Exercise instructions: Find the word "Confidential" in the listing, and copy out each line where it turns up.

------ Information given ------

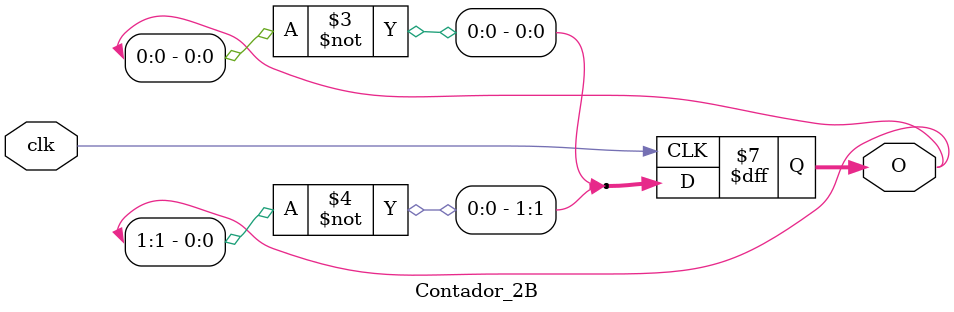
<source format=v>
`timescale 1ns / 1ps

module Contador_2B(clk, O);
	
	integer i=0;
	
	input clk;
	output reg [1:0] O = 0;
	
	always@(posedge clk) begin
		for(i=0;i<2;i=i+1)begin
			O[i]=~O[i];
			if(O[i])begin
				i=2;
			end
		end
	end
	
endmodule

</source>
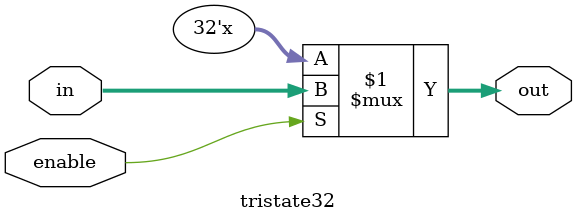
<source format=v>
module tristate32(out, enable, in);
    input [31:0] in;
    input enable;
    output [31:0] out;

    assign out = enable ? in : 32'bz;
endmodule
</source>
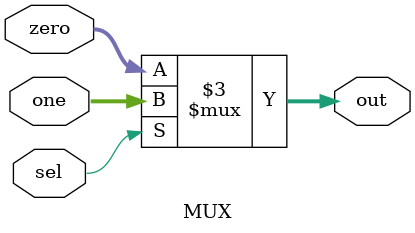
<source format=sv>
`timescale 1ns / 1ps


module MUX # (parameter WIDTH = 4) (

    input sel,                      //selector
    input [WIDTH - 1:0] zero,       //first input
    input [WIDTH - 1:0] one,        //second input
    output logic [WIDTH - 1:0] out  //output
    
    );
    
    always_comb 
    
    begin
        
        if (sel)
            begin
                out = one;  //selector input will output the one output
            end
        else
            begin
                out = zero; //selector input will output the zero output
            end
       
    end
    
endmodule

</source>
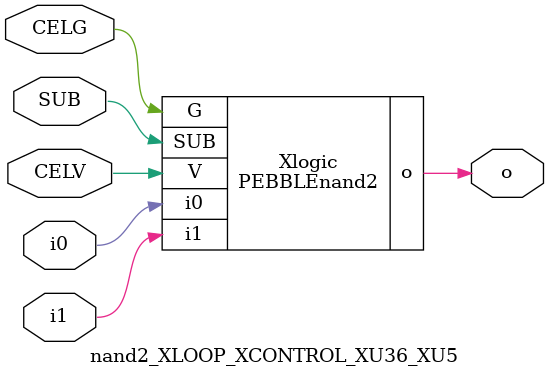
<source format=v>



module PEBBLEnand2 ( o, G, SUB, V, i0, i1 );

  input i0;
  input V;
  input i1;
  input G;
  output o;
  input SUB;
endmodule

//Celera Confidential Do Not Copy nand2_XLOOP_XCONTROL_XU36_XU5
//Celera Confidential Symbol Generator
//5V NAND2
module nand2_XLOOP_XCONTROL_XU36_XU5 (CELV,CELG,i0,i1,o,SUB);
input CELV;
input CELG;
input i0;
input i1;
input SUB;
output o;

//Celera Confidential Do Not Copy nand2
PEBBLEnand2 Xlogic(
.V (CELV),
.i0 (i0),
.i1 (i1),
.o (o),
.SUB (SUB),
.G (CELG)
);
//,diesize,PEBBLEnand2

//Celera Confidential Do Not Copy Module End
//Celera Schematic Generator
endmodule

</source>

------

Answer below:
//Celera Confidential Do Not Copy nand2_XLOOP_XCONTROL_XU36_XU5
//Celera Confidential Symbol Generator
//Celera Confidential Do Not Copy nand2
//Celera Confidential Do Not Copy Module End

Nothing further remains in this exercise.